Selection:
* * * *

Thursday, May 9, 2013

Review: Two Alone (1934)


Mazie (Jean Parker) lives in a world as bleak and unforgiving as a Grant Wood painting.  An orphan, she was adopted into a life of drudgery and servitude by a harsh farm family, headed by the deplorable Slag (Arthur Byron) and his shrewish wife (Beulah Bondi).  Their daughter, Corie (Nydia Westman, who you'll hear more about soon), doesn't seem to care for Mazie one way or another, only noticing her existence to laugh at her.

Somehow, despite the lack of love and affection, this little weed has grown into a wildflower; Mazie is beautiful, dreamy-eyed, and curious.  Her only friend on the farm is George Marshall (Willard Robertson), an older hired hand, and her heart is broken when he leaves -- though he does promise to come back and save her someday.

One day, Mazie stumbles across Adam (Tom Brown), a troubled young man on the run, and treats him with the first compassion he's ever known.  They recognize something in each other, these two castoffs, and before they know it they've formed a bond -- one they will desperately need to hang on to...

* * * *

Information supplied:
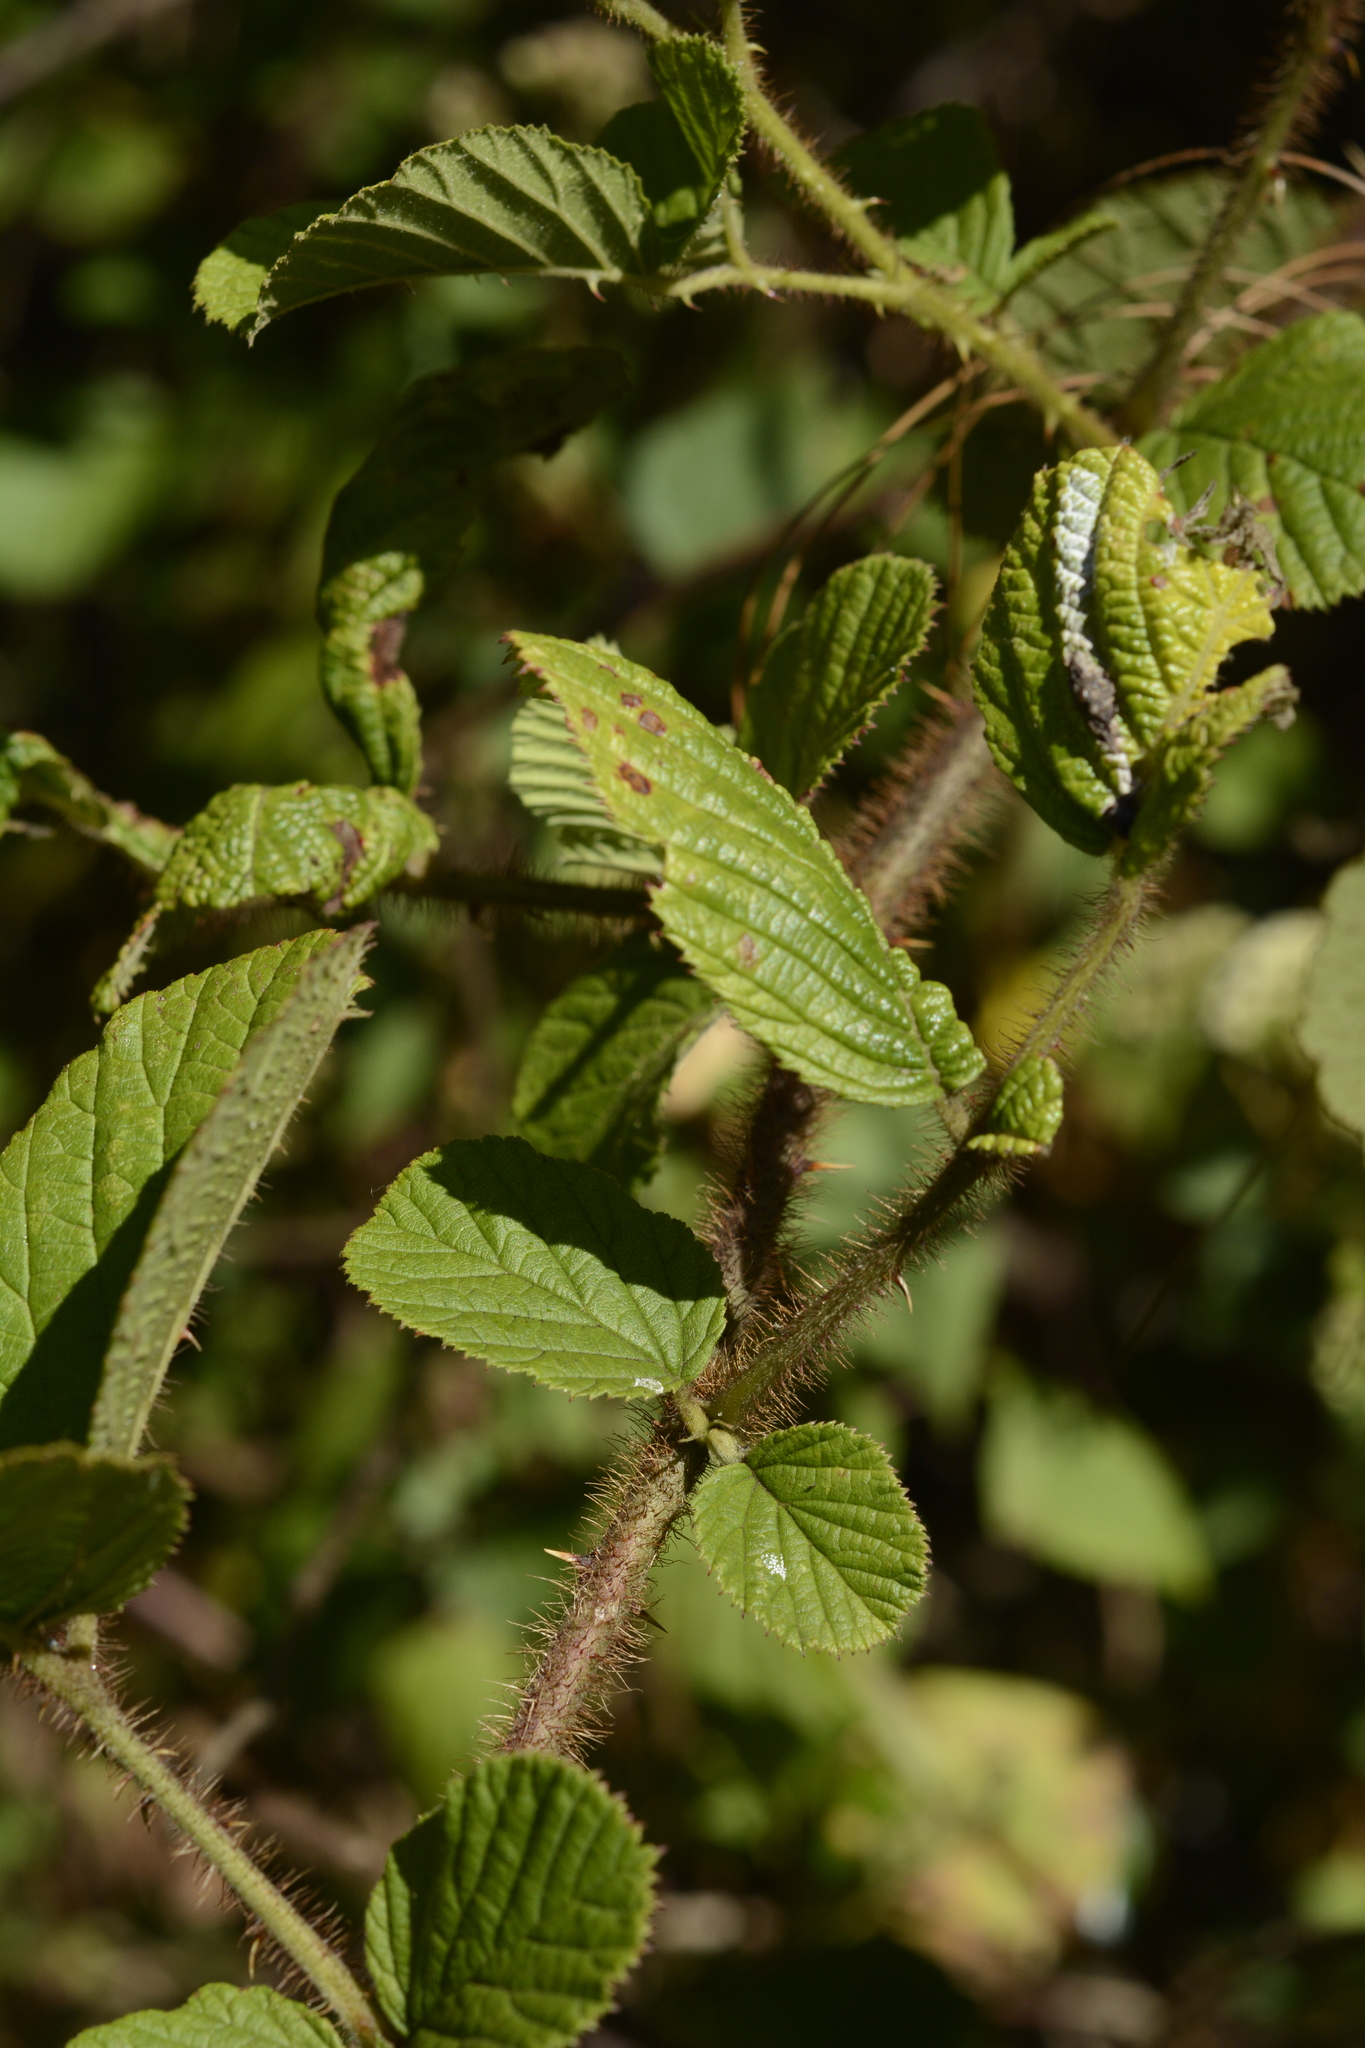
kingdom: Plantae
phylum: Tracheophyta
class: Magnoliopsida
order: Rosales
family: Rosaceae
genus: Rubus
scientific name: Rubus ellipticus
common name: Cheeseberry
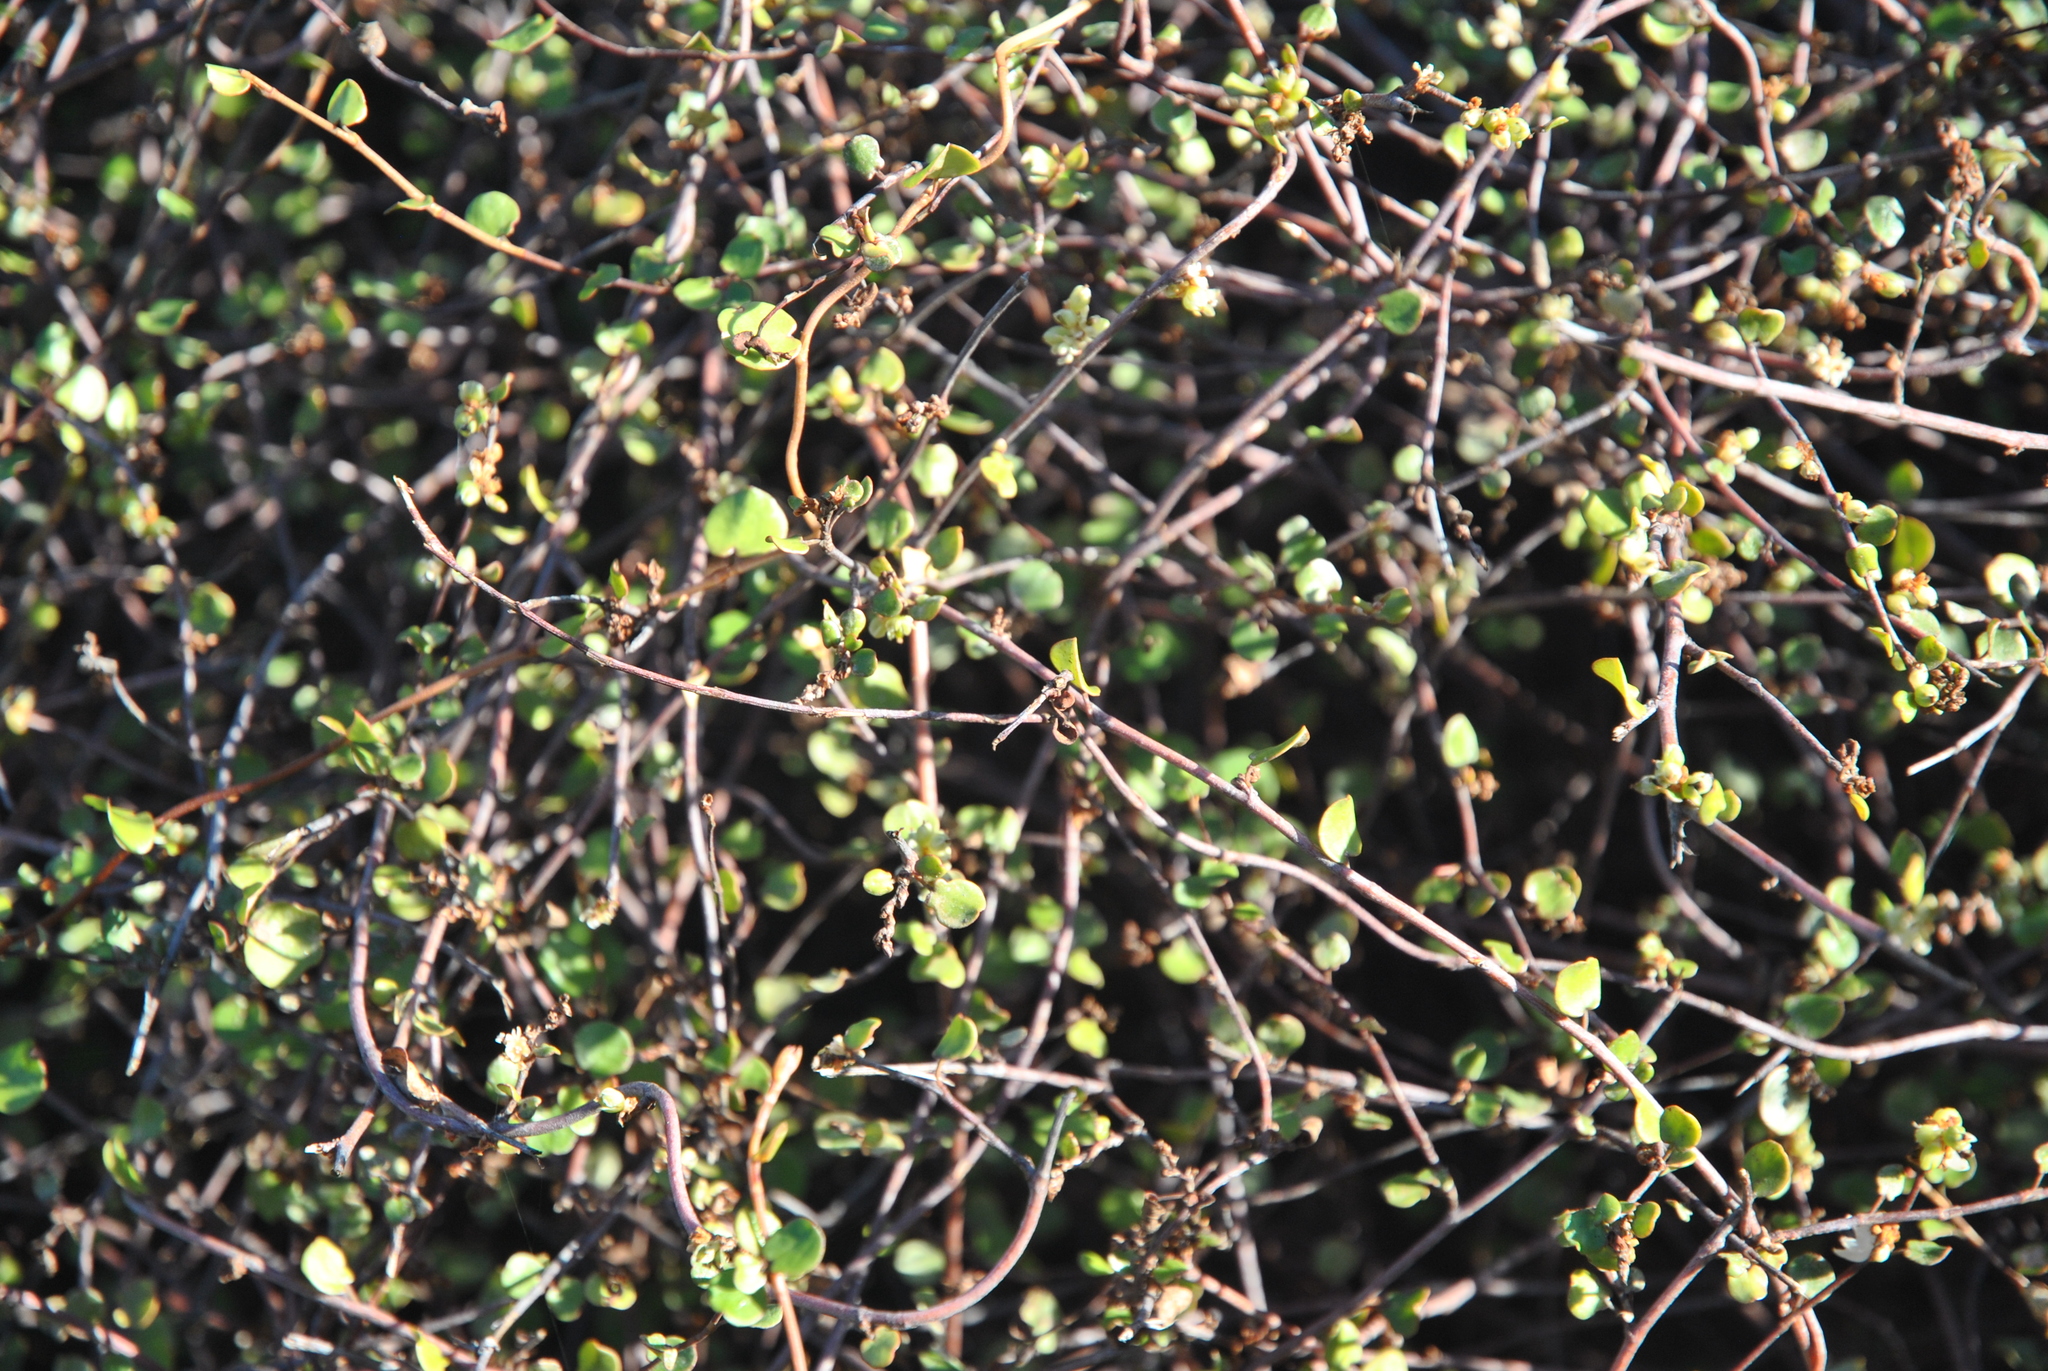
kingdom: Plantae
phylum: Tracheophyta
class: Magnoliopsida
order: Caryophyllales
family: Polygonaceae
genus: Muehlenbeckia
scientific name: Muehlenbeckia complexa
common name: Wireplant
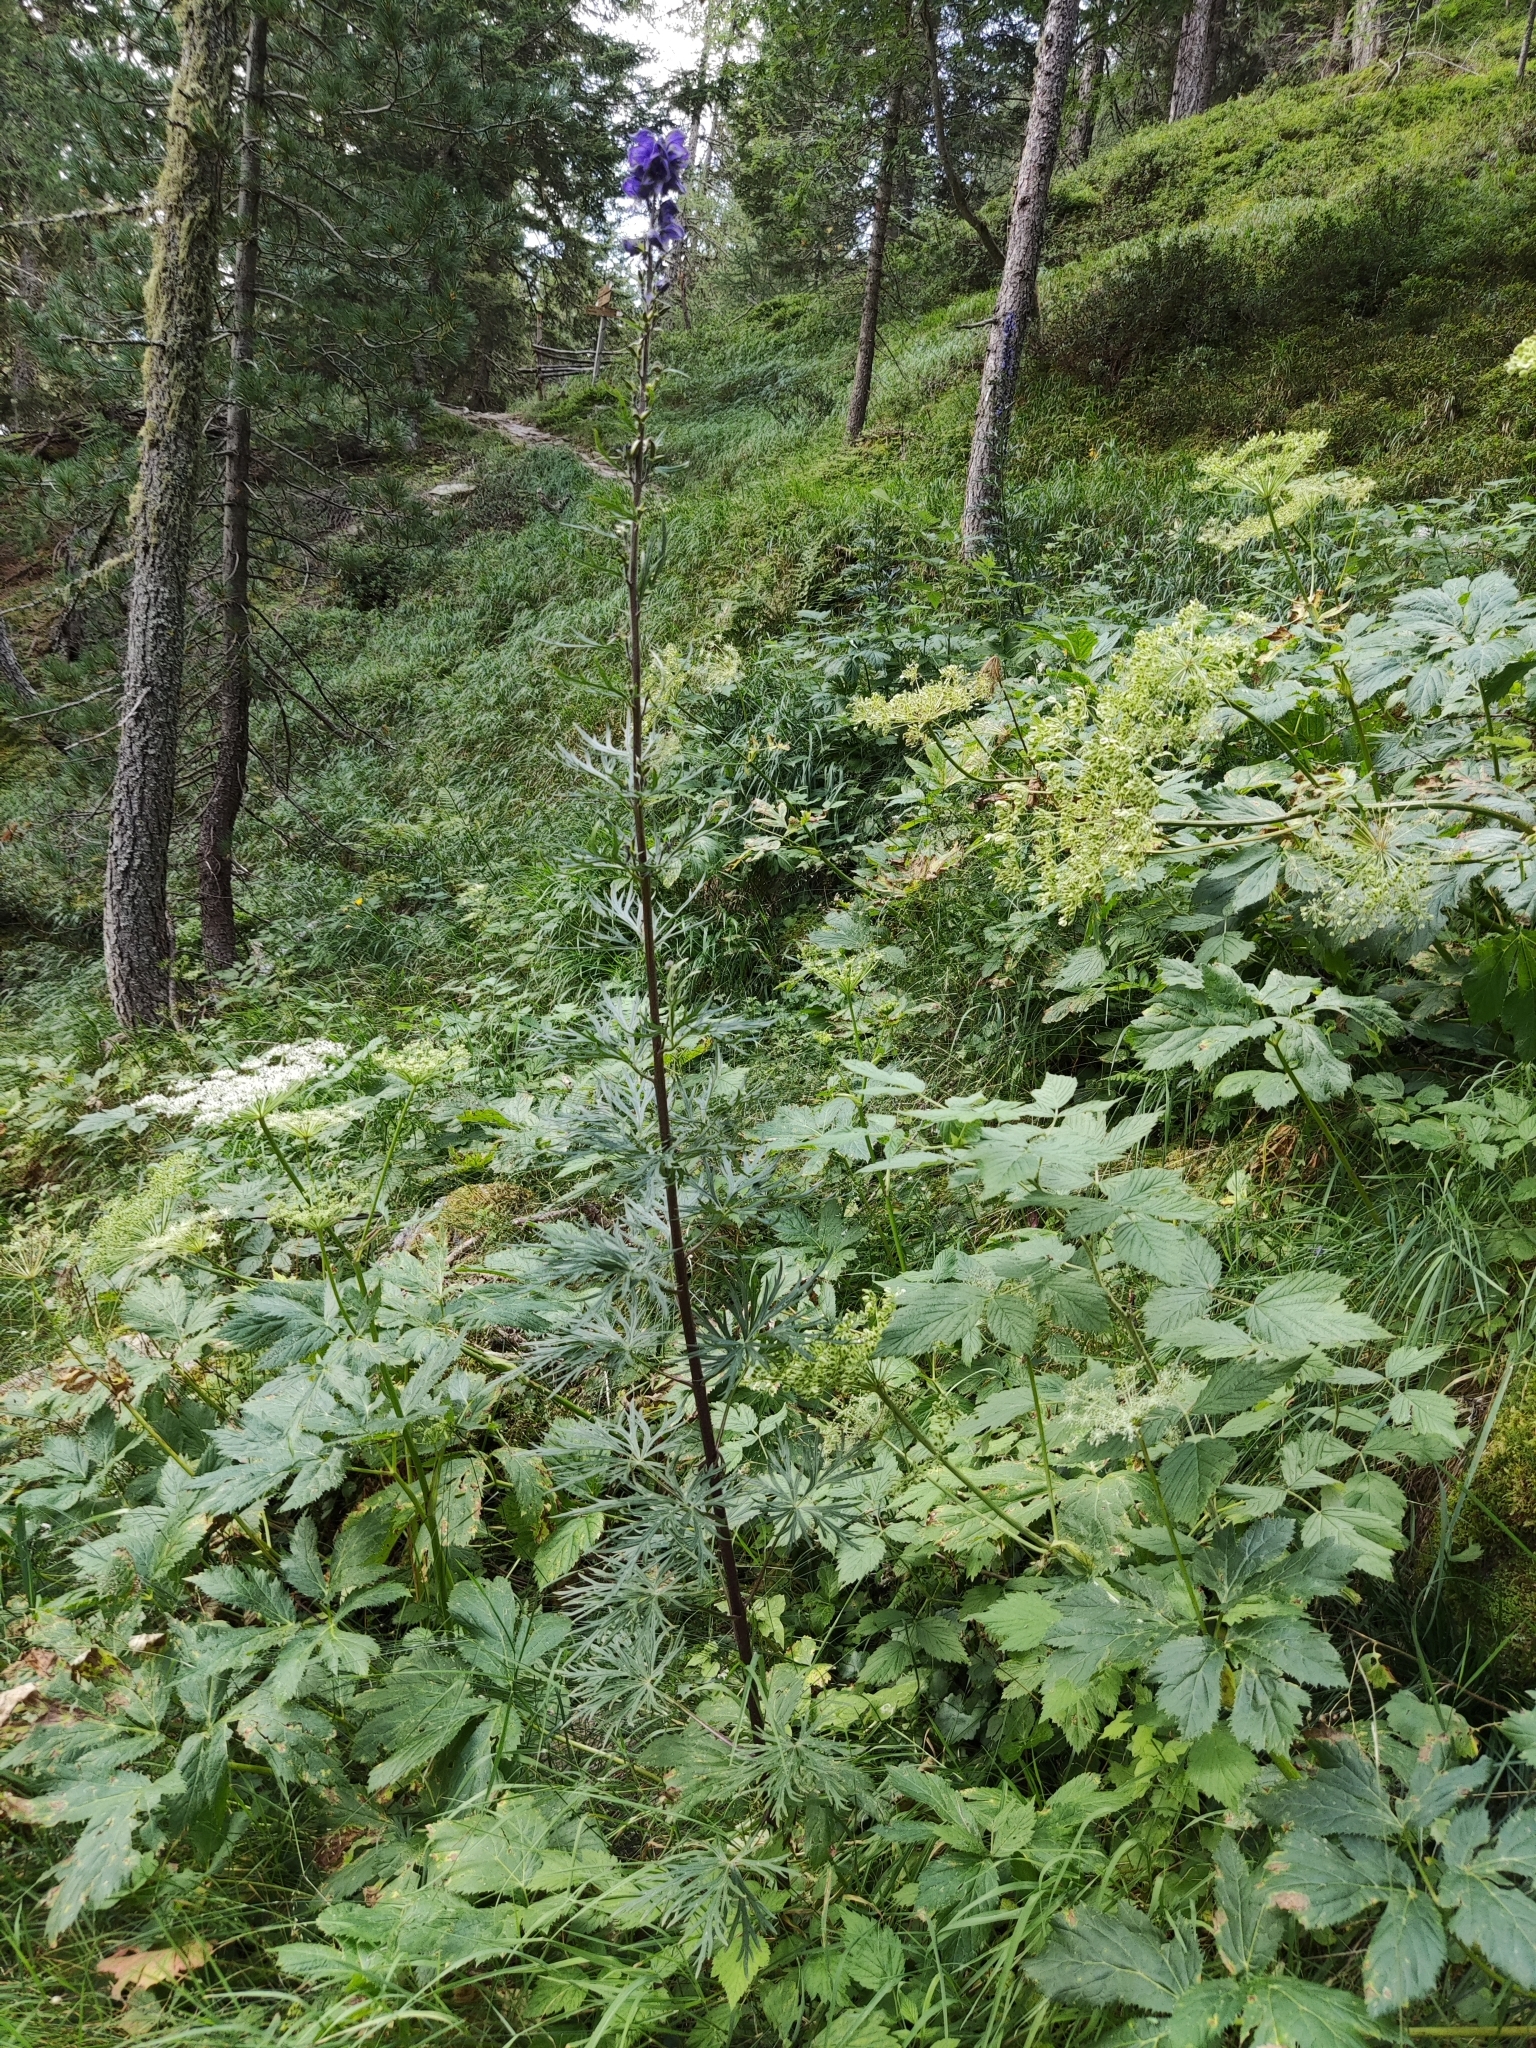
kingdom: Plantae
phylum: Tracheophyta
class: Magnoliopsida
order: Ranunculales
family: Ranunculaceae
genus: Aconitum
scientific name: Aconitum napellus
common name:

* * * *

Aim: Please name Mazie's only friend on the farm, according to the review of Two Alone.

Solution below: George Marshall, an older hired hand.